Simply walking these car-free streets seems to be the way the Madrileños spend their evenings. Anyone can join the paseo. On hot summer nights, entire families stroll the streets even past midnight — licking ice cream, greeting their neighbors, and enjoying beer and tapas in a series of bars. To join them, wander from Puerta del Sol, the lively central square, to the historic cobbled Plaza Mayor, or along the Calle de las Huertas, the pedestrianized street leading to the Prado.
For maximum fun, keep walking and go mobile for dinner: Do the tapeo, going from one bar to the next, munching, drinking, and socializing. You can find tapas bars almost everywhere in Madrid, but areas in the city center are particularly rewarding for a bar-crawl meal: The two-block stretch on Calle de Jesús (near the Prado) is the easiest, with several wonderful and diverse places. I never tire of this edible scavenger hunt, where I collect small portions of seafood, salads, meat-filled pastries, and deep-fried tasties, and piece them together for a light evening meal.
Spain has a reputation for partying very late, with night spots not closing until offices open in the morning. If you're people-watching early in the morning, it can be hard to know who is finishing their day and who's just starting it. Even if you're not a party animal after midnight, make a point to be out with the happy masses, luxuriating in the cool evening air.
One reason people stay out late, especially in summer, is to escape the heat of the day. I often think people who talk about the weather and traffic have nothing else of greater interest on their minds. But here, with the impact of climate change, in the lofty and overheated interior of Spain, even people with plenty to say talk about the weather. The last time I was here in summer, I caught myself assessing restaurants by the quality of their air-conditioning. I saw poor locals, refugees from the heat, lying like lizards in the shade.
When it's sizzling, Madrileños head to Retiro Park to take a shady siesta in a 300-acre green-and-breezy escape. It's a place where you can hopscotch through a mosaic of lovers, families, skateboarders, expert bench-sitters, and pets walking their masters.
Once the private domain of royalty, this majestic park has been a favorite of Madrid's commoners since King Charles III decided to share it with his subjects in the late 18th century.
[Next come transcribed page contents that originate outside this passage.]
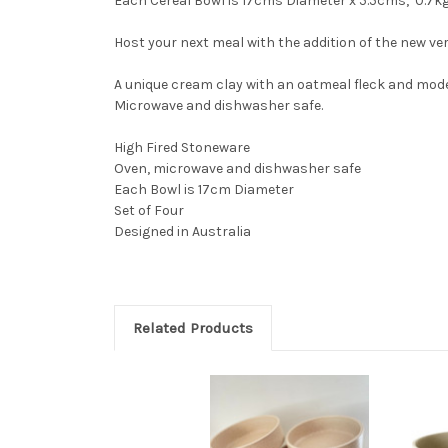
Each Cereal Bowl is 17cms Diameter x 5.5cms, 0.7k
Host your next meal with the addition of the new vers
A unique cream clay with an oatmeal fleck and modern
Microwave and dishwasher safe.
High Fired Stoneware
Oven, microwave and dishwasher safe
Each Bowl is 17cm Diameter
Set of Four
Designed in Australia
Related Products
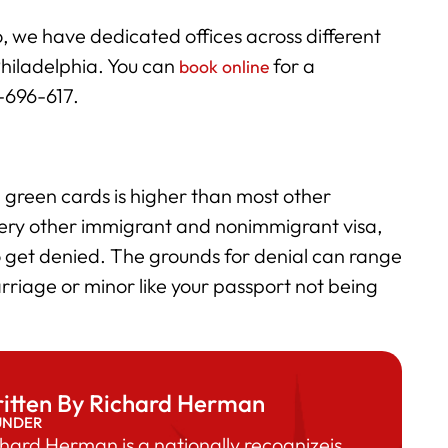
, we have dedicated offices across different
Philadelphia. You can
for a
book online
6-696-617.
green cards is higher than most other
very other immigrant and nonimmigrant visa,
 get denied. The grounds for denial can range
rriage or minor like your passport not being
itten By Richard Herman
UNDER
hard Herman is a nationally recognizeis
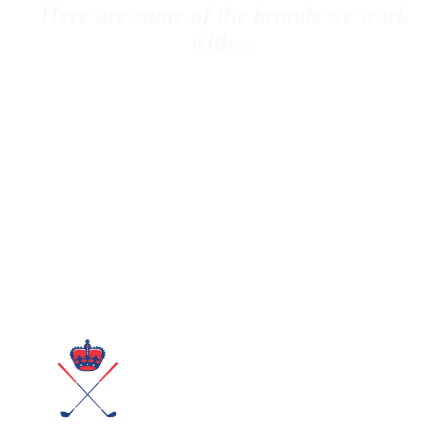
Here are some of the brands we work
with…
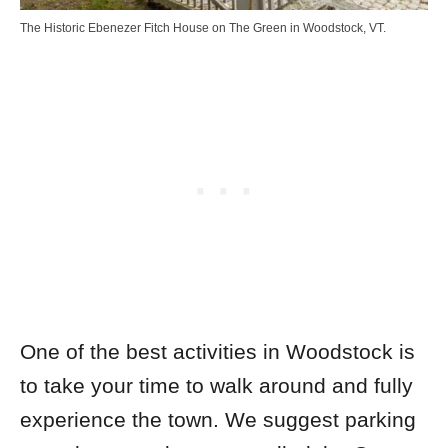
The Historic Ebenezer Fitch House on The Green in Woodstock, VT.
One of the best activities in Woodstock is
to take your time to walk around and fully
experience the town. We suggest parking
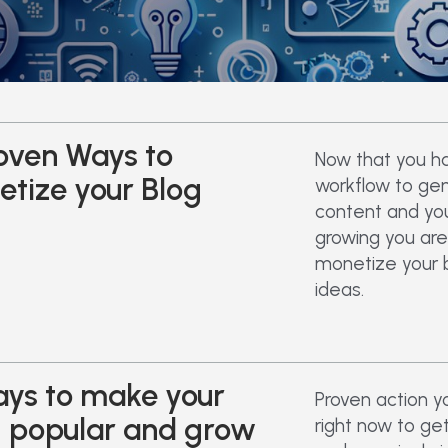
oven Ways to
Now that you h
tize your Blog
workflow to ge
content and your
growing you are
monetize your 
ideas.
ys to make your
Proven action y
g popular and grow
right now to ge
In its center is a big lake (El Estanque), where you can rent a rowboat. At midday on Saturday and Sunday, the area around the lake becomes a street carnival, with jugglers, puppeteers, and lots of local color.
Another green oasis is the Royal Botanical Garden (Real Jardín Botánico), just south of the Prado. Here you can take a lush and fragrant break in a sculpted setting, wandering among trees from around the world. It's actually more than a park — it's a museum of plants.
For great views and an ancient temple, head to the Parque de la Montaña. In 1968, the Egyptian government was grateful for Spain's help in rescuing monuments threatened by rising waters above the Aswan Dam, so it gave its Temple de Debod to Madrid. Consequently, Madrid is the only place I can think of in Europe where you can actually wander through an intact original Egyptian temple — complete with fine carved reliefs from 200 BC. It's in a romantic park that locals love for its memorable panoramas — especially at sunset.
Throughout Europe, energetic governments are renewing green space and turning formerly car-congested wastelands into public spaces. To experience today's Madrid, take time away from indoor attractions and relish the exterior of this livable city.